▸ Set of tasks
A: Answer these questions from the Sangdil film article:
(i) What running time does it list?
(ii) Who wrote the song lyrics?
(iii) Which earlier film first starred Dilip Kumar and Madhubala together, and who made it?
B: Carry on the article on the 1952 film Sangdil from its final sentence, in the same encyclopedic style.
(Document excerpt begins)
- Theatrical release poster
- Directed by: R. C. Talwar
- Written by: Ramanand Sagar
- Screenplay by: Ramanand Sagar
- Story by: Ramanand Sagar
- Based on: Jane Eyre by Charlotte Brontë
- Produced by: R. C. Talwar
- Starring: Dilip Kumar Madhubala
- Cinematography: Prakash Malhotra
- Edited by: Ranveer
- Music by: Sajjad Hussain
- Production company: Talwar Films Ltd.
- Distributed by: Talwar Films Ltd.
- Release date: 28 November 1952;
- Running time: 141 mins
- Country: India
- Language: Hindi
- Box office: ₹95 lakh

= Sangdil =

1952 film by R.C. Talwar

Sangdil is a 1952 Indian Hindi-language romantic drama film directed by R. C. Talwar. The film is an adaptation of the 1847 Charlotte Brontë classic novel Jane Eyre and it stars Dilip Kumar, Madhubala in lead roles. The film's music is by Sajjad Hussain and film song lyrics by Rajinder Krishan.

Sangdil was the second film after Ram Daryani's Tarana (1951) to star Dilip Kumar and Madhubala together. The film was theatrically released on 28 November 1952 and earned ₹95 lakh.
(Document excerpt ends)
(Extracted records begins)
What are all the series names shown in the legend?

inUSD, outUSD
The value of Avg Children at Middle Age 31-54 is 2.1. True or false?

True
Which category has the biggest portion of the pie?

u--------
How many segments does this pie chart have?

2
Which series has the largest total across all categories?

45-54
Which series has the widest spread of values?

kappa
(Extracted records ends)
(Extracted records begins)
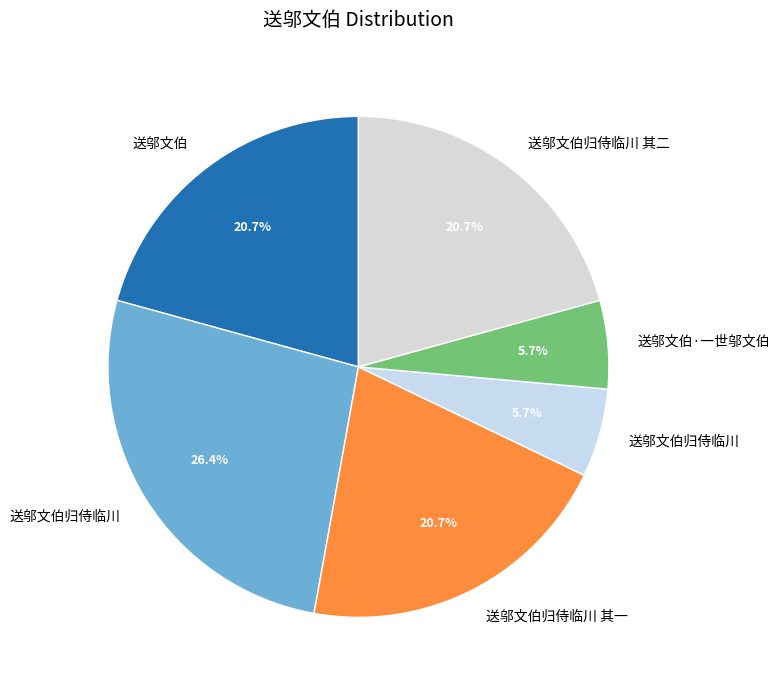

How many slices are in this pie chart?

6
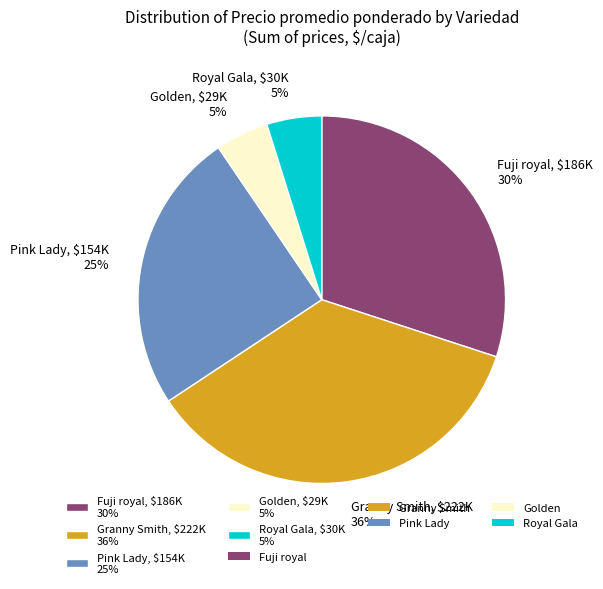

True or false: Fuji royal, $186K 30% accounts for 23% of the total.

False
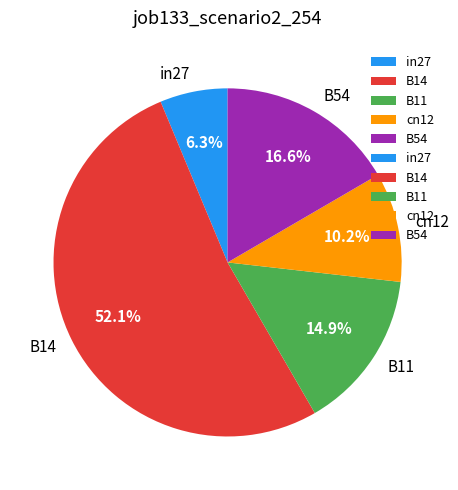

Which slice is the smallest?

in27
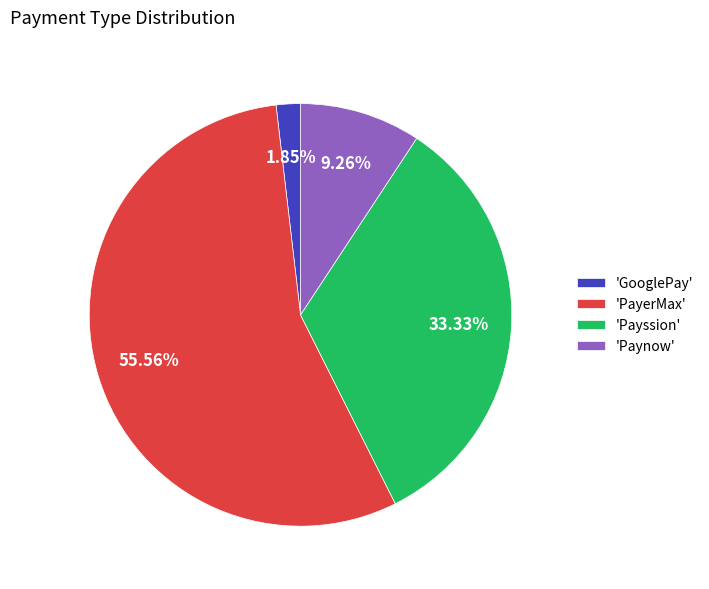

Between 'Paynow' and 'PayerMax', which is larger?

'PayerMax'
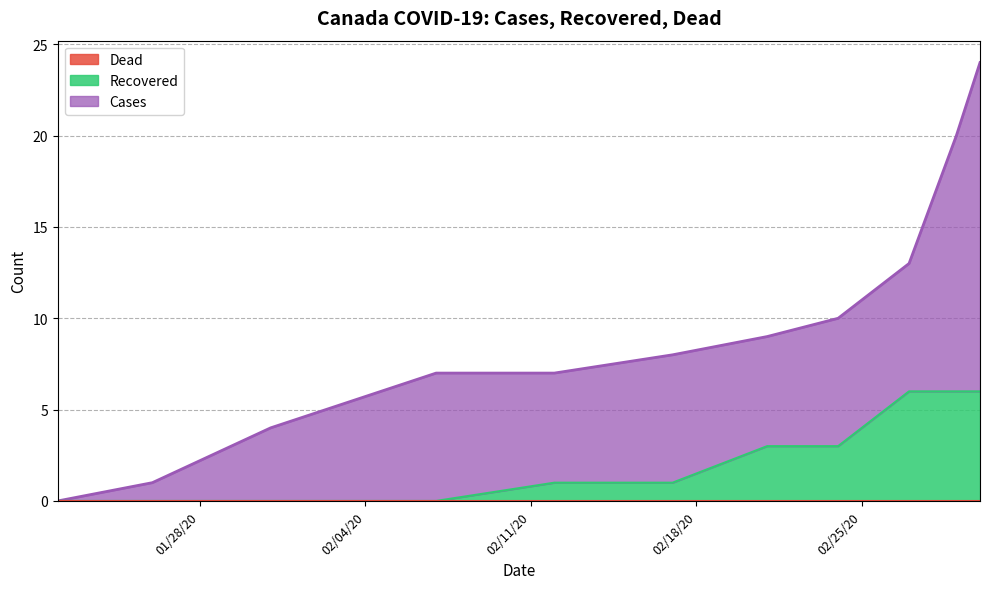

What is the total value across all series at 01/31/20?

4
(Extracted records ends)
(Extracted records begins)
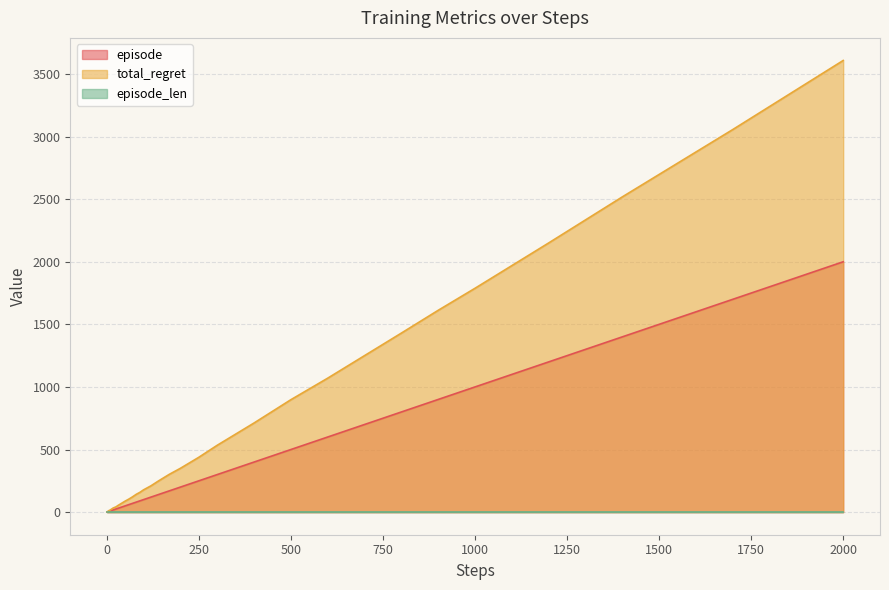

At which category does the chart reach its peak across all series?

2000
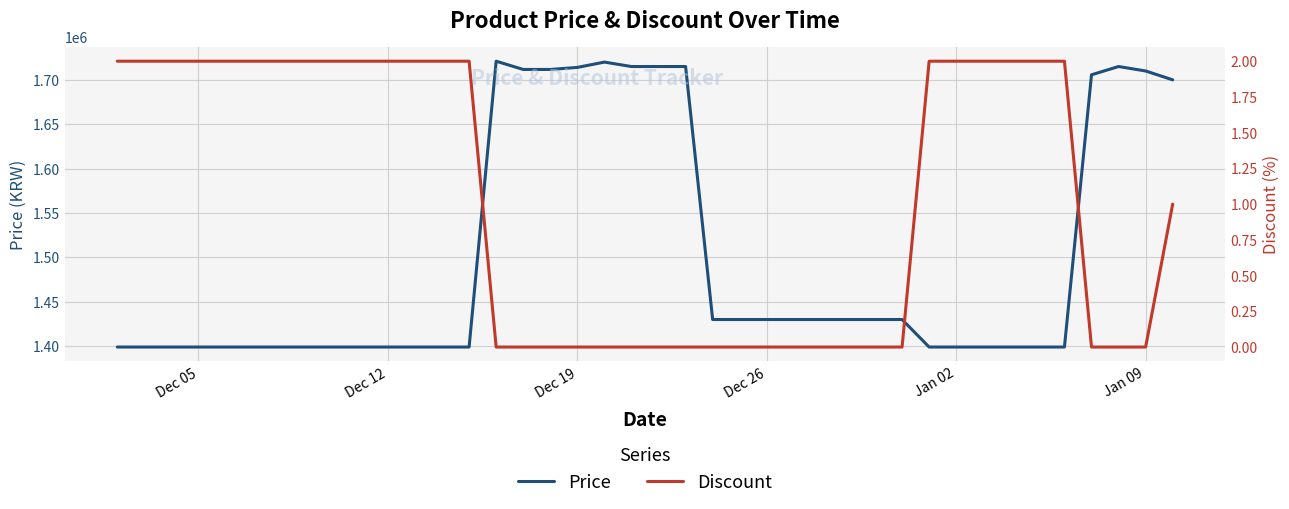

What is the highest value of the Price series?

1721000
(Extracted records ends)
▸ Written responses
A:
(i) 141 minutes.
(ii) Rajinder Krishan.
(iii) Tarana (1951), by Ram Daryani.

B:
==Plot==
Shankar and Kamala are childhood sweethearts who are unfortunately separated at a young age. They meet years later and rekindle their romance, but Shankar has a lot of dark secrets. When they are about to be married, a man shows up and confronts Shankar about his "wife", and asks him how he can marry again and cheat his first "wife".

It is then revealed that Shankar's mother, in a bout of greed, tricked him into "marrying" a mentally challenged rich woman. The insane woman is kept locked up in a dungeon. Kamala is hurt that Shankar hid all this from her and goes back to her village, despite Shankar's desperate pleas for her to stay with him. The lovers are heartbroken without each other.

Finally, when she returns to Shankar, Kamala finds out that his entire mansion was accidentally burned by the insane woman, who herself was a victim in the fire accident. She goes in search of Shankar, but realises that he was blinded in the fire. However, they declare their love for each other and are happily united.

== Cast ==
- Dilip Kumar as Shankar
- Madhubala as Kamala
- Shammi as Mohini
- Leela Chitnis as Dhaai Maa
- Pratima Devi as Badi Maa

== Soundtrack ==
The music of the film was composed by music director Sajjad Hussain and lyrics were penned by Rajinder Krishan.

| Song | Singer |
| "Yeh Hawa, Yeh Raat" | Talat Mahmood |
"Kahan Ho Kahan Mere"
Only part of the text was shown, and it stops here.